WRITTEN TASK 1 >> Count the lines in the saved entries that contain the word "myocardium", and reply with the number alone.

Multiprocessing FTP Uploading With A Precise Number of Connections

So, I've been able to use multiprocessing to upload multiple files at once to a given server with the following two functions:
import ftplib,multiprocessing,subprocess
def upload(t):
server=locker.server,user=locker.user,password=locker.password,service=locker.service #These all just return strings representing the various fields I will need.
ftp=ftplib.FTP(server)
ftp.login(user=user,passwd=password,acct="")
ftp.storbinary("STOR "+t.split('/')[-1], open(t,"rb"))
ftp.close() # Doesn't seem to be necessary, same thing happens whether I close this or not
def ftp_upload(t=files,server=locker.server,user=locker.user,password=locker.password,service=locker.service):
parsed_targets=parse_it(t)
ftp=ftplib.FTP(server)
ftp.login(user=user,passwd=password,acct="")
remote_files=ftp.nlst(".")
ftp.close()
files_already_on_server=[f for f in t if f.split("/")[-1] in remote_files]
files_to_upload=[f for f in t if not f in files_already_on_server]
connections_to_make=3 #The maximum connections allowed the the server is 5, and this error will pop up even if I use 1
pool=multiprocessing.Pool(processes=connections_to_make)

(Saved entries)
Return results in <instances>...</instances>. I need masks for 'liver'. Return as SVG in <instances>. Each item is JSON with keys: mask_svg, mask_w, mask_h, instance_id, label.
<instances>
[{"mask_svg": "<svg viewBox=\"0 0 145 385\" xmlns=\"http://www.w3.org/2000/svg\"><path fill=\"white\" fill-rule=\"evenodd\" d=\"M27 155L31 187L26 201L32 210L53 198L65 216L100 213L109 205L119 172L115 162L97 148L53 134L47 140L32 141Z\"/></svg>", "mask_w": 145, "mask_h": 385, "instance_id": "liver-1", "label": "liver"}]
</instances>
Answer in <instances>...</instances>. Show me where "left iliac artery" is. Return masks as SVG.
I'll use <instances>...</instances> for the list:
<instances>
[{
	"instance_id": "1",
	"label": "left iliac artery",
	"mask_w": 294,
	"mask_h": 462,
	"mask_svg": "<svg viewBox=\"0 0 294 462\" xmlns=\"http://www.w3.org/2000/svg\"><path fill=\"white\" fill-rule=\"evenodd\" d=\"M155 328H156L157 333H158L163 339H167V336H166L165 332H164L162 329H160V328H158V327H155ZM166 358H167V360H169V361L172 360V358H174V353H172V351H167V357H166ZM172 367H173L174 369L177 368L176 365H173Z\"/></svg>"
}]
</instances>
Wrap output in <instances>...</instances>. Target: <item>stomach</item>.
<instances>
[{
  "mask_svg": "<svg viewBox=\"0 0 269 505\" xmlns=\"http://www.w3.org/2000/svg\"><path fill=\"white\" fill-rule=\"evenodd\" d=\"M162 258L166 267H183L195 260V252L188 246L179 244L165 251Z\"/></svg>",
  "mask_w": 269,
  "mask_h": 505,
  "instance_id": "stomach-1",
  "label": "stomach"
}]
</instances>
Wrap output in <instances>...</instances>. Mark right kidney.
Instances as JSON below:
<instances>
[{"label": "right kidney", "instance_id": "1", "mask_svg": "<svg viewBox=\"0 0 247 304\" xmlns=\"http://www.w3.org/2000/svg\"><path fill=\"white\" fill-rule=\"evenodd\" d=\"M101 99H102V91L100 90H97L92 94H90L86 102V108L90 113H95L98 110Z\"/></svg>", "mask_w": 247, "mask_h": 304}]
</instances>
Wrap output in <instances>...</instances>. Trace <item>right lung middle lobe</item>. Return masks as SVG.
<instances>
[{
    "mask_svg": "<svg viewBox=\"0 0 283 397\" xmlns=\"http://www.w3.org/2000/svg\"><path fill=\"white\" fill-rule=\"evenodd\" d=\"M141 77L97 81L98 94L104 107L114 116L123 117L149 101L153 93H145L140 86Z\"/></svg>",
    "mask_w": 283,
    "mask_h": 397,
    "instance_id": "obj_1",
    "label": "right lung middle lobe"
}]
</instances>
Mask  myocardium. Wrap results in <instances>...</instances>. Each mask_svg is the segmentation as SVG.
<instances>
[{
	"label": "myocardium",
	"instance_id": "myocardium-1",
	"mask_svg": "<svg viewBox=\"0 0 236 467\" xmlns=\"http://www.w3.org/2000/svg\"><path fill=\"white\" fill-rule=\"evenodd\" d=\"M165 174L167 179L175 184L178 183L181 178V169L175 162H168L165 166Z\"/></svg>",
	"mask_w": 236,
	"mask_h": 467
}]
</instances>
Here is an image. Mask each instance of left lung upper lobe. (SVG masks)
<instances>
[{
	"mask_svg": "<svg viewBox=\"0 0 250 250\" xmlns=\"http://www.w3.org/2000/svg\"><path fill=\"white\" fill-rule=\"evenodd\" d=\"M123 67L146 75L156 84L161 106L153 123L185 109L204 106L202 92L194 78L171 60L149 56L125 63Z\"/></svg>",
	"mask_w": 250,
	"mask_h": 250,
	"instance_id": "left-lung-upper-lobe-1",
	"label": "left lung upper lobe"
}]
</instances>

WRITTEN TASK 2 >> In the text on multiprocessing FTP uploads, rewrite the paragraph that begins "So, I've been able to use multiprocessing" more briefly, keeping its main facts.

COMPLETE OUTPUT 1 >> 3

COMPLETE OUTPUT 2 >> Two functions use multiprocessing to upload several files to a server at once.